What is expected
Read through the listing below and copy each line in which the word "lines" occurs.

Material provided
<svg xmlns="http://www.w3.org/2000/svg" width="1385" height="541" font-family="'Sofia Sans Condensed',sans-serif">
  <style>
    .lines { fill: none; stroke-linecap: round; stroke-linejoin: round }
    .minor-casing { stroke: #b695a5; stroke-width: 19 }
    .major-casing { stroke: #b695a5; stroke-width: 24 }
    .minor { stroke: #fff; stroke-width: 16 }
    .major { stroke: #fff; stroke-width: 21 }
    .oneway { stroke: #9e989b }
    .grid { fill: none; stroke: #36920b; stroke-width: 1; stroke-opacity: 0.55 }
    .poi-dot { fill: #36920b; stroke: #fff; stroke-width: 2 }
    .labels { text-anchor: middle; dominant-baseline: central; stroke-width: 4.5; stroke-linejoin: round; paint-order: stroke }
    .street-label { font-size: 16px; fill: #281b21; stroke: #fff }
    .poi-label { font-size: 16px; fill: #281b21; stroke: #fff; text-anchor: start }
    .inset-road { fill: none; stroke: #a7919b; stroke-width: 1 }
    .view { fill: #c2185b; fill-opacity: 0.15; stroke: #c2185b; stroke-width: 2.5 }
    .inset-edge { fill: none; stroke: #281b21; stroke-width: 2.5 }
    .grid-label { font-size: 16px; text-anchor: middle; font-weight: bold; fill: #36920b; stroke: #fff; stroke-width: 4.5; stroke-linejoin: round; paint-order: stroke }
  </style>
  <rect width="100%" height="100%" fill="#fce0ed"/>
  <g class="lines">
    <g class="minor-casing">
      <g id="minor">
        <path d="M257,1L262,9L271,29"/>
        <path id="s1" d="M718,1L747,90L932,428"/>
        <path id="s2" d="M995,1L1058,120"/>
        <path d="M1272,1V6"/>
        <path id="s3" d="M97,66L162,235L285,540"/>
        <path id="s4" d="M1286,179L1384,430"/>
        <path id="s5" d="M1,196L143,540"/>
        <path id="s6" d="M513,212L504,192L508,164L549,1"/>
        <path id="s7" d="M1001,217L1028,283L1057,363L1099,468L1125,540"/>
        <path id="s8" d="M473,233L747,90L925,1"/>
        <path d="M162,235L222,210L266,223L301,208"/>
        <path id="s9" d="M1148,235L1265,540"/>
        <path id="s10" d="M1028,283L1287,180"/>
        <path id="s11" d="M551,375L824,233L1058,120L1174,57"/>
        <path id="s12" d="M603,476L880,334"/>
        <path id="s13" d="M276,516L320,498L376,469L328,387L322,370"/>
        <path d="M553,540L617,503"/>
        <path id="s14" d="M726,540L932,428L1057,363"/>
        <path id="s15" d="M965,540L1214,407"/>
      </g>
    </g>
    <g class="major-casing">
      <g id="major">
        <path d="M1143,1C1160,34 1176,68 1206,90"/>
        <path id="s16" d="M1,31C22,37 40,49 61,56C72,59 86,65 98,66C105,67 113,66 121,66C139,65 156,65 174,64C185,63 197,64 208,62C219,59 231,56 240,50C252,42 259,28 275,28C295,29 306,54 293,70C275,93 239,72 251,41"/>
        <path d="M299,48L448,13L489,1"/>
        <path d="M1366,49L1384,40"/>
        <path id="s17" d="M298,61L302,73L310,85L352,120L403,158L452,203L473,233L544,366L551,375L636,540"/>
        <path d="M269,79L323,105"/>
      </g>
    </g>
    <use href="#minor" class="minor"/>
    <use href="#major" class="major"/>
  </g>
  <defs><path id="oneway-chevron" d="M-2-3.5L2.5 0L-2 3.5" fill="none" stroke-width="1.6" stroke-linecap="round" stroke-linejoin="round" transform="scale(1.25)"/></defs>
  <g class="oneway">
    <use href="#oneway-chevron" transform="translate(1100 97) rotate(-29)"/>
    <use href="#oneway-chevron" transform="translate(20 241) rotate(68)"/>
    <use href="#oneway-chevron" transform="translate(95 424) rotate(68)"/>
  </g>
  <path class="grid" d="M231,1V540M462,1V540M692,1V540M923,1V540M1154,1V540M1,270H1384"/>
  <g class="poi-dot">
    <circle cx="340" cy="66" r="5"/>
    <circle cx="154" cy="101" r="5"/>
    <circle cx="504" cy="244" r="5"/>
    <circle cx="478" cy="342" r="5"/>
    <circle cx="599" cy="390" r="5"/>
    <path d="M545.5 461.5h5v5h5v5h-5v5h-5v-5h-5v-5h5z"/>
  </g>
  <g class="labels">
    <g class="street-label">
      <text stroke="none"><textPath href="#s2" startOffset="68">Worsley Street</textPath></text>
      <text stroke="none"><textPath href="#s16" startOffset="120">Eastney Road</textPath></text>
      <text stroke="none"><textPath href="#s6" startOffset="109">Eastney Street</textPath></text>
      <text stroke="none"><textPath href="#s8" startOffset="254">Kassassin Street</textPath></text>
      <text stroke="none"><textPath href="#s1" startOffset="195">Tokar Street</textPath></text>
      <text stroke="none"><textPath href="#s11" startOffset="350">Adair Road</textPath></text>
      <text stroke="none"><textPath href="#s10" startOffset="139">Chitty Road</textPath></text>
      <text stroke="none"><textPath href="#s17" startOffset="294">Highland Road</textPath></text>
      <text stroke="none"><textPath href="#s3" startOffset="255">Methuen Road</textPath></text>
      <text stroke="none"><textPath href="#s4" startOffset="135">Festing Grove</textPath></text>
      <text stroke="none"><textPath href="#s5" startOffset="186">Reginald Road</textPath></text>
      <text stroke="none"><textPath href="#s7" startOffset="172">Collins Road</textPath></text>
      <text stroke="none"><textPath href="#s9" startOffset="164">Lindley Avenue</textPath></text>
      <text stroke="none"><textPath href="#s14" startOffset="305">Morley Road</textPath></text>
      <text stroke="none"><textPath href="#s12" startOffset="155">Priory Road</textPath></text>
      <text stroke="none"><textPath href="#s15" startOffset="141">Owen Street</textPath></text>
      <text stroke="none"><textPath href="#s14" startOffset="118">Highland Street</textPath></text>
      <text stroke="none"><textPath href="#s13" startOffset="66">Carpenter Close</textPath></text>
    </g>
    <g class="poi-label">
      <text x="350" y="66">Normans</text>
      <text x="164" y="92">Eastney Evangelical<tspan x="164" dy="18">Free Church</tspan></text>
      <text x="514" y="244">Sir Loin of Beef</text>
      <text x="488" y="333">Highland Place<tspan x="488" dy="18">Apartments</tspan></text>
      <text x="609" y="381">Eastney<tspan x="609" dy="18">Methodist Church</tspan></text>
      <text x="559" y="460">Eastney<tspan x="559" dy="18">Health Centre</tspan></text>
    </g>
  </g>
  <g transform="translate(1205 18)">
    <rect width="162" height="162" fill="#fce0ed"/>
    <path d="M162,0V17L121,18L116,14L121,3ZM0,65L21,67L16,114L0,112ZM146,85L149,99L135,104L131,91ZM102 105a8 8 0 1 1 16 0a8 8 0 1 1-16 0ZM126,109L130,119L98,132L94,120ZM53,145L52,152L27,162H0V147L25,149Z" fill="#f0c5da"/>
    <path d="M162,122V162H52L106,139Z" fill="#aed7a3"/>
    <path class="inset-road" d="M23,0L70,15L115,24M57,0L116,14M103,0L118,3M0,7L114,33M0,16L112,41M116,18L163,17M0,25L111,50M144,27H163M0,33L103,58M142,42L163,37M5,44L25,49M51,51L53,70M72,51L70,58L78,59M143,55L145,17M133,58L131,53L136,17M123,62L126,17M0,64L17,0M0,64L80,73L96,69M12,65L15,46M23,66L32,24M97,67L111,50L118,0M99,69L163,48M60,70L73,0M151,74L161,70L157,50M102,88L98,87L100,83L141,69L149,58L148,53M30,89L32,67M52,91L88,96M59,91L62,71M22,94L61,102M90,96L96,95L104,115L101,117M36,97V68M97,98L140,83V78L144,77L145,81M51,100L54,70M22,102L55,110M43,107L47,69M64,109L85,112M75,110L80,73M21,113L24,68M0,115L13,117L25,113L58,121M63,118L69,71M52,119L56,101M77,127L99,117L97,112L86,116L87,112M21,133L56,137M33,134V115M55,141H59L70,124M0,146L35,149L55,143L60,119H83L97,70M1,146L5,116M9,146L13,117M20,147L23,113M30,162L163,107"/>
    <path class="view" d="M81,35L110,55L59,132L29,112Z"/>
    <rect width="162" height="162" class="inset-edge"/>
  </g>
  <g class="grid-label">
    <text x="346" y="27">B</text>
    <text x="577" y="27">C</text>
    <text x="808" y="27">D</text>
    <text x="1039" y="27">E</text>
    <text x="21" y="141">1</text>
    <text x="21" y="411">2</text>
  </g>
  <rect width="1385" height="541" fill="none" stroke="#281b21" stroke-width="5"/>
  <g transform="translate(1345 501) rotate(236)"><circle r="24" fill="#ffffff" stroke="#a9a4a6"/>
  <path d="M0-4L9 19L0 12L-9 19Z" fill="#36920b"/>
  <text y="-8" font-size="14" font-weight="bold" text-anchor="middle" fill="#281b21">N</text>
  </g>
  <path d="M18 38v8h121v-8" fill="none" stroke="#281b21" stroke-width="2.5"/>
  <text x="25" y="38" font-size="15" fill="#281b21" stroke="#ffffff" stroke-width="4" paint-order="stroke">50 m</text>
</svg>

Answer for the task
    .lines { fill: none; stroke-linecap: round; stroke-linejoin: round }
  <g class="lines">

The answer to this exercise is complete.